---------- TEXT SEGMENT ----------
IWriter - Writing API
public interface IWriter : IDisposable
{
void Write(string entryPath, Stream source,
DateTime? modificationTime = null);
void WriteAll(string sourceDirectory, string searchPattern,
SearchOption searchOption);
// ... async variants
}
Implementations: ZipWriter, TarWriter, GZipWriter
IEntry - Archive Entry
public interface IEntry
{
string Key { get; }
uint Size { get; }
uint CompressedSize { get; }
bool IsDirectory { get; }
DateTime? LastModifiedTime { get; }
CompressionType CompressionType { get; }
void WriteToFile(string fullPath, ExtractionOptions options = null);
void WriteToStream(Stream destinationStream);
Stream OpenEntryStream();
// ... async variants
}
Adding Support for a New Format
Step 1: Understand the Format
- Research format specification
- Understand compression/encryption used
- Study existing similar formats in codebase
Step 2: Create Format Structure Classes
Create: src/SharpCompress/Common/NewFormat/
// Headers and data structures
public class NewFormatHeader
{
public uint Magic { get; set; }
public ushort Version { get; set; }
// ... other fields
public static NewFormatHeader Read(BinaryReader reader)
----------
• REQUIREMENT 1:
Answer these questions about the archive API text:
(a) Which implementations are listed for IWriter?
(b) What type does the IEntry property "Size" have?
(c) Under "Step 2: Create Format Structure Classes", which directory path is to be created?
The text above and the rows that follow have no connection to each other.
---------- TASK DATA ----------
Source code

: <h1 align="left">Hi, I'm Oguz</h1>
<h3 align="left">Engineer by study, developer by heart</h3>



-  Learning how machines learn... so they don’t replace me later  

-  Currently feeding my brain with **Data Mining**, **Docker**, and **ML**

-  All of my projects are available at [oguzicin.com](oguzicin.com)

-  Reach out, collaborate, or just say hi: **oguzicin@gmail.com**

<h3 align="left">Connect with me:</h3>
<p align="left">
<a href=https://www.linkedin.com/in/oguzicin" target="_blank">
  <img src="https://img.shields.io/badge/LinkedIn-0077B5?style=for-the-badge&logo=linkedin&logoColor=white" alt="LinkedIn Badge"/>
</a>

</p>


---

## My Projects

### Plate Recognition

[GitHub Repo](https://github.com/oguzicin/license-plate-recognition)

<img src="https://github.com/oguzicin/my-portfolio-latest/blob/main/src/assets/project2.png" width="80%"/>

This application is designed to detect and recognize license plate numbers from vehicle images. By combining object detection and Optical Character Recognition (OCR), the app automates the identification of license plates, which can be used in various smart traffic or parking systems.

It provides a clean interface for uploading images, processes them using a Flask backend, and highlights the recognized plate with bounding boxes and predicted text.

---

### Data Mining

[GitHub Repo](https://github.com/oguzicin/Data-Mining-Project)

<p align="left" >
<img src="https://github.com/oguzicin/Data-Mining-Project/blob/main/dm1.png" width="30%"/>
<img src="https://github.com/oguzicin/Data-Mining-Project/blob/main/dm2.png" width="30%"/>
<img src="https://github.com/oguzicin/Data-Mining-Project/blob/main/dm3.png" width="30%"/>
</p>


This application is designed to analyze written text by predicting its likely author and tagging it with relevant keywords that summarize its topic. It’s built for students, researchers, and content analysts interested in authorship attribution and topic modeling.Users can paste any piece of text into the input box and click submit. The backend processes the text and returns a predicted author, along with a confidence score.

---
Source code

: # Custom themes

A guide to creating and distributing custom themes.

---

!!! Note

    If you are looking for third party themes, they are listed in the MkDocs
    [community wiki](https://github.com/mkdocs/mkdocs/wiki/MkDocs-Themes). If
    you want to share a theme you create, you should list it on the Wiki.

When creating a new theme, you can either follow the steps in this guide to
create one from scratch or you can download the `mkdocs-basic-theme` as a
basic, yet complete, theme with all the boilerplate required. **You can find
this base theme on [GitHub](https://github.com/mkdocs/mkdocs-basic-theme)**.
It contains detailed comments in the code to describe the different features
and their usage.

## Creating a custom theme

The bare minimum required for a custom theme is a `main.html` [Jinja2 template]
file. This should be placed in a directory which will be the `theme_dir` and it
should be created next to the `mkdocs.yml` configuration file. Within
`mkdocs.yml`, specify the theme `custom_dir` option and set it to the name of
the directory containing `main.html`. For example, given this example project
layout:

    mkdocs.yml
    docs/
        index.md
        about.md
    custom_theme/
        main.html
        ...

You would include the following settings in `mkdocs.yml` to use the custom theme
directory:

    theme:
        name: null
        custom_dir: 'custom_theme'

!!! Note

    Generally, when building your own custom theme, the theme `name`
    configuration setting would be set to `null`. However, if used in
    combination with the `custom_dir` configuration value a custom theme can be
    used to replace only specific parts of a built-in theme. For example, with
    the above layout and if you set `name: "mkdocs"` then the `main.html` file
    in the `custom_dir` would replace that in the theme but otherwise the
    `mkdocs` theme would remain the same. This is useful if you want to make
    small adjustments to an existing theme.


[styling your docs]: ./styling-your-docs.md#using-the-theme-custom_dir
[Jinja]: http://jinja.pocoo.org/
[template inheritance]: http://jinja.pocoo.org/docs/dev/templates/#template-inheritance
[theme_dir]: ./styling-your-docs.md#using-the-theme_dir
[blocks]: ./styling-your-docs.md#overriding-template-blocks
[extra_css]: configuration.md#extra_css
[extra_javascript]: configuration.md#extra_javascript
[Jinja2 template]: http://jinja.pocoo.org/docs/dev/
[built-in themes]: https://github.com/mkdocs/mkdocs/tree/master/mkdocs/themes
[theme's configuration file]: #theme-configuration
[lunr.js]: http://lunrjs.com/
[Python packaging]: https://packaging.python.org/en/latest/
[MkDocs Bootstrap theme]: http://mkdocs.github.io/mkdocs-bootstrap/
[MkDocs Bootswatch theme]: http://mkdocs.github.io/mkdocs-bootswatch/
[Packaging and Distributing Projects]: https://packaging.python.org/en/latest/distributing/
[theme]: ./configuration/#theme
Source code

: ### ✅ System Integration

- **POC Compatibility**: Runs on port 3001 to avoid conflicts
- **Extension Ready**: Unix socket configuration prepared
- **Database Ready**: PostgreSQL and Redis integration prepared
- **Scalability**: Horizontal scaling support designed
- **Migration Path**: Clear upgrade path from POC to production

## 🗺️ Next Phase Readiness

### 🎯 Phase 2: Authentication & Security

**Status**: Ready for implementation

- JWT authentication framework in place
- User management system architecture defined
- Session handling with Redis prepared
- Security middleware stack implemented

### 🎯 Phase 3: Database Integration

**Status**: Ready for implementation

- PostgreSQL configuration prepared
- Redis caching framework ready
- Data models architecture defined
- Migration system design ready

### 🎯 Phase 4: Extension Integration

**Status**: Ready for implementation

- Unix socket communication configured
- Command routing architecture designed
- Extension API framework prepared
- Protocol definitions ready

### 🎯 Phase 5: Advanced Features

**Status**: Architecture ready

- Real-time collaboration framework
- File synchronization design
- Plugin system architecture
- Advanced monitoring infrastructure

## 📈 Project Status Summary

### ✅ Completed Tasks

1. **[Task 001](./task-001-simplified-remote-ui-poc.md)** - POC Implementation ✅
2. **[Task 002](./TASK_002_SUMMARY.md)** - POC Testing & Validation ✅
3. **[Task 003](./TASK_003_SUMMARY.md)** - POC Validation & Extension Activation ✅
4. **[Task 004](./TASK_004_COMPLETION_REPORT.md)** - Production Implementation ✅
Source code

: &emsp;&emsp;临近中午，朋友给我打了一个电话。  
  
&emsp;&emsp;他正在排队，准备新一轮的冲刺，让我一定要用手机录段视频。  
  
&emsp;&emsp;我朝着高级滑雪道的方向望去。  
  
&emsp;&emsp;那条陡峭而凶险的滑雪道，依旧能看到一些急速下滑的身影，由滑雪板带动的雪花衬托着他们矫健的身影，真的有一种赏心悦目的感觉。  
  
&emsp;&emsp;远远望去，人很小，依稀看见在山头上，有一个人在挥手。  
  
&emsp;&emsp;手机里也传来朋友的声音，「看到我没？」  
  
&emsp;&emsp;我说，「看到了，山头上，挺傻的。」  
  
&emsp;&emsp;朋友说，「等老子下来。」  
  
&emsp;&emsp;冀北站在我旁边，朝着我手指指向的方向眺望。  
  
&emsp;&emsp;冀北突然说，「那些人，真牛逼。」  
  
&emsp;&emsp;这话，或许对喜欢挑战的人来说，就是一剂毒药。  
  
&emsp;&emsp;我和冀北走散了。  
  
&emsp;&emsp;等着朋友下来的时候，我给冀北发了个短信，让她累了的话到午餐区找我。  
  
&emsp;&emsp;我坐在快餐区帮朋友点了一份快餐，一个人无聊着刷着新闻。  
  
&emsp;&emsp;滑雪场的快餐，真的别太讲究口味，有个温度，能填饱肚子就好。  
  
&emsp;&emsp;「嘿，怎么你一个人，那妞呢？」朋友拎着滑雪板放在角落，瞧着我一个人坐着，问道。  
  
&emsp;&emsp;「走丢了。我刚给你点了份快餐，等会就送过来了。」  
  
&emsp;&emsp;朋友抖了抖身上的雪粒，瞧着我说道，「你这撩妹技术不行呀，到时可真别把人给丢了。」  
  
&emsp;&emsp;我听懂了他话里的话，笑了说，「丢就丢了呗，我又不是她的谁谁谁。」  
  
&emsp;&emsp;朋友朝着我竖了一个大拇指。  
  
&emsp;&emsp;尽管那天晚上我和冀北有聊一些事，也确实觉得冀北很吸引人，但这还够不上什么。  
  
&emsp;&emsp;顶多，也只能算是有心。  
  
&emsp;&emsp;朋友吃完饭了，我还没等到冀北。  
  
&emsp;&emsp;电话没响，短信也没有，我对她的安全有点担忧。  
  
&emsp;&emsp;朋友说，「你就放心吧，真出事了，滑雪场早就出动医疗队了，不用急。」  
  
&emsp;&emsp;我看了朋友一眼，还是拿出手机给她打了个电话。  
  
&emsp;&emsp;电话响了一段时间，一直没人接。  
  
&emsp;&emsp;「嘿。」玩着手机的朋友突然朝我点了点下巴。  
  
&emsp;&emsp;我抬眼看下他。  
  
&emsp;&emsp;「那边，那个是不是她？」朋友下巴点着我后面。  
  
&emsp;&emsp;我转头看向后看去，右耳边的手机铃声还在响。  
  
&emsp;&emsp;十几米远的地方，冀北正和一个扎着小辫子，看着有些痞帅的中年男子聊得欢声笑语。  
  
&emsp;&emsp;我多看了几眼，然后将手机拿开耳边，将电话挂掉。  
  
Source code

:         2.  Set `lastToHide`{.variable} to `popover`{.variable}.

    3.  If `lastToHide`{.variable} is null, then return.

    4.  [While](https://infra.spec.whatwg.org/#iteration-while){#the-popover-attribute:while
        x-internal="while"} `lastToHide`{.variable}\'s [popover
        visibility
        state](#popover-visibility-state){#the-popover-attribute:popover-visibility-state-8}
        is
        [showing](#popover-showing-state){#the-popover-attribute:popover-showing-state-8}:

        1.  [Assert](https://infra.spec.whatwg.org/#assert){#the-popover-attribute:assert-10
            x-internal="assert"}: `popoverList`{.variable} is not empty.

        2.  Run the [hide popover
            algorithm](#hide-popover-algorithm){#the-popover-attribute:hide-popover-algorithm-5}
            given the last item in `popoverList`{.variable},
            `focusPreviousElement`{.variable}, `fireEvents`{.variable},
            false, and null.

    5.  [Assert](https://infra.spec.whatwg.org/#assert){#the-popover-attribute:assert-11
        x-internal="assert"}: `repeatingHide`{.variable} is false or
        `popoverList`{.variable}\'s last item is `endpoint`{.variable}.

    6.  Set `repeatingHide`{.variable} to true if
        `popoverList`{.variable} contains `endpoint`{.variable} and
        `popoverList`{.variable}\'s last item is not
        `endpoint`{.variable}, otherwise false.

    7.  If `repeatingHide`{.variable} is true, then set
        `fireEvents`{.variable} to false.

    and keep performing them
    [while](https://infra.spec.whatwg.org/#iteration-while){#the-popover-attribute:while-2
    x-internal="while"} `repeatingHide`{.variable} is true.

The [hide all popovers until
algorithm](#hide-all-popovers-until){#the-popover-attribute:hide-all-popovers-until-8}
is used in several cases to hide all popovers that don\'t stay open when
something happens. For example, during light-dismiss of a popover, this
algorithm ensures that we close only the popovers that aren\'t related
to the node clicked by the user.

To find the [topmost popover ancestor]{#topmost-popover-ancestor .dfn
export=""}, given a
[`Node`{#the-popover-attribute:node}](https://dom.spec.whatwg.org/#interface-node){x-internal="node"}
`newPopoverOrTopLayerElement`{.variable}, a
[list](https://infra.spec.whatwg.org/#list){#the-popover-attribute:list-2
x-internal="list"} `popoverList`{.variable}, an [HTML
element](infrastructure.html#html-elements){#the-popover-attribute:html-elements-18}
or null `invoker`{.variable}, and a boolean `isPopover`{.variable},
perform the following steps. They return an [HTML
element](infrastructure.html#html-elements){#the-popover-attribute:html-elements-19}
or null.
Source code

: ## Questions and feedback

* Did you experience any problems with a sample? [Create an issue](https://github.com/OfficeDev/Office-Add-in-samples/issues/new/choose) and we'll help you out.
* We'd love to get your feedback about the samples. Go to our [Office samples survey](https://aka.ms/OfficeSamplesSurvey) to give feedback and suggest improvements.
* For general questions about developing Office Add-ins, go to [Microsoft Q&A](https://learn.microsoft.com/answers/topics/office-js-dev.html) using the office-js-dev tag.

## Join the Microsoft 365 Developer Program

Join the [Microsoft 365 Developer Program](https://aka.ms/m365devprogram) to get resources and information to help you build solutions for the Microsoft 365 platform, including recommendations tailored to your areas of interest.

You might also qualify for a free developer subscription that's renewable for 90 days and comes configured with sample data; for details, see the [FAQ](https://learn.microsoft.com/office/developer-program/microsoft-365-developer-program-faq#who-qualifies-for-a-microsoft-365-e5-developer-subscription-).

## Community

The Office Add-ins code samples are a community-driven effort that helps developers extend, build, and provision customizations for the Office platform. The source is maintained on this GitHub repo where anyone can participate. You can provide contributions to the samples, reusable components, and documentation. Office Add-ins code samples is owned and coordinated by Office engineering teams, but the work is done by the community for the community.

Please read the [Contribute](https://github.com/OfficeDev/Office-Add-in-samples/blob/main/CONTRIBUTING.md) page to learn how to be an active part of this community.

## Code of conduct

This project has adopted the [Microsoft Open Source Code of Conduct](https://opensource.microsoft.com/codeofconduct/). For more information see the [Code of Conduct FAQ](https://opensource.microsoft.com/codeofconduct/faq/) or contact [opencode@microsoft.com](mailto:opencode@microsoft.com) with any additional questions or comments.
----------
• REQUIREMENT 2:
Recast as a numbered list the rows from the start of the rows through the line holding "Mining**, **Docker**, and **ML**", inclusive, leaving out blank lines.

• WRITTEN RESPONSE 1:
(a) ZipWriter, TarWriter, GZipWriter
(b) uint
(c) src/SharpCompress/Common/NewFormat/

• WRITTEN RESPONSE 2:
1. Source code
2. : <h1 align="left">Hi, I'm Oguz</h1>
3. <h3 align="left">Engineer by study, developer by heart</h3>
4. -  Learning how machines learn... so they don’t replace me later  
5. -  Currently feeding my brain with **Data Mining**, **Docker**, and **ML**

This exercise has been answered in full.